On Sun, Jul 12, 2015 at 04:46:03PM -0700, S. Lockwood-Childs wrote:
> I'd appreciate feedback on a blog-style article[1] talking about
> how CIL is going to improve SELinux policy maintenance, and in 
> particular, the last section where I try to point out how good Gentoo 
> is for experimenting with SELinux technologies. The article is
> maintained as an rst file in github[2], so corrections/additions 
> could be submitted as a pull request if desired (though plain old 
> mailing list replies are equally welcome).
> 
> [1] http://vctlabs.com/posts/2015/Jul/12/selinux_cil/
> [2] 
> https://github.com/VCTLabs/vct-web/blob/master/content/articles/selinux_cil.rst

Hi,

Overall a good article. One thing which I would also point out together
with the move to CIL is that there is now no "base" module. In the 2.3
and earlier userlands, all the important things were in "base.pp" and
then other things were added separately as modules. One of the reasons
why modifying ports works in the 2.4 userland is that there is no more
base, it is treated just like any other module now so the limitations of
eg ports must be in base no longer apply.

Secondly, related to "poor support for preserving local changes across
system updates". The tools now have the concept of priority so users can
easy completely replace a distro-provided module at a higher priority
(semodule -X 900 -i foo.pp).

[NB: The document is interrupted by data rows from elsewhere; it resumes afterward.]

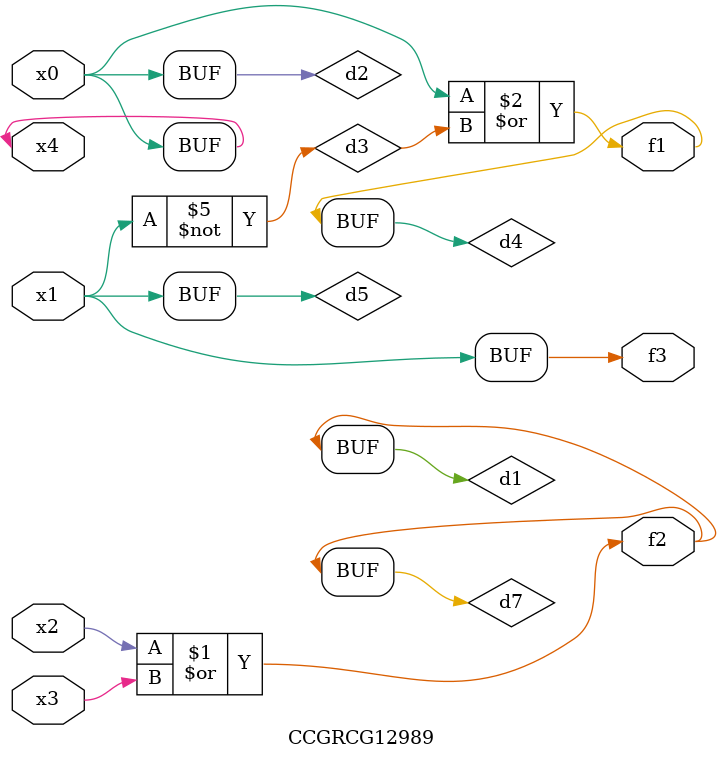
<source format=v>
module CCGRCG12989(
	input x0, x1, x2, x3, x4,
	output f1, f2, f3
);

	wire d1, d2, d3, d4, d5, d6, d7;

	or (d1, x2, x3);
	buf (d2, x0, x4);
	not (d3, x1);
	or (d4, d2, d3);
	not (d5, d3);
	nand (d6, d1, d3);
	or (d7, d1);
	assign f1 = d4;
	assign f2 = d7;
	assign f3 = d5;
endmodule

</source>
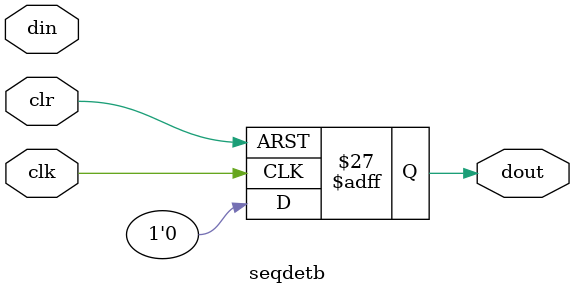
<source format=v>
module seqdetb (
    input wire clk,
    input wire clr,
    input wire din,
    output reg dout
);
    reg [1:0] present_state, next_state;
    parameter S0 = 3'b00;
    parameter S1 = 3'b01;
    parameter S2 = 3'b10;
    parameter S3 = 3'b11;

    always @(posedge clk or posedge clr) begin
        if(clr==1)
            present_state <= S0;
        else
            present_state <= S1;
    end 

    always @(*) begin
        case (present_state)
            S0: if(din == 1)
                next_state <= S1;
            else 
                next_state <= S0;
            
            S1: if(din == 1)
                next_state <= S2;
                else
                next_state <= S0;
            
            S2: if(din == 0)
                next_state <= S3;
            else
                next_state <= S2;

            S3: if(din == 1)
                next_state <= S1;
            else
                next_state <= S0;
            default: next_state <= S0;
        endcase
    end  

    always @(posedge clk or posedge clr) begin
        if(clr == 1)
            dout <= 1;
        else
            dout <= 0;
    end
endmodule
</source>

I haven't (yet) updated our selinux eclass
to install at a lower priority but will hopefully do that soon.

Not sure if you are aware of it, but there is also a project to write a
direct refpol -> cil compiler without going via .pp[1]. It looks like it
has stagnated for a while but it will hopefully make the generated cil
files a little less ugly than they currently are.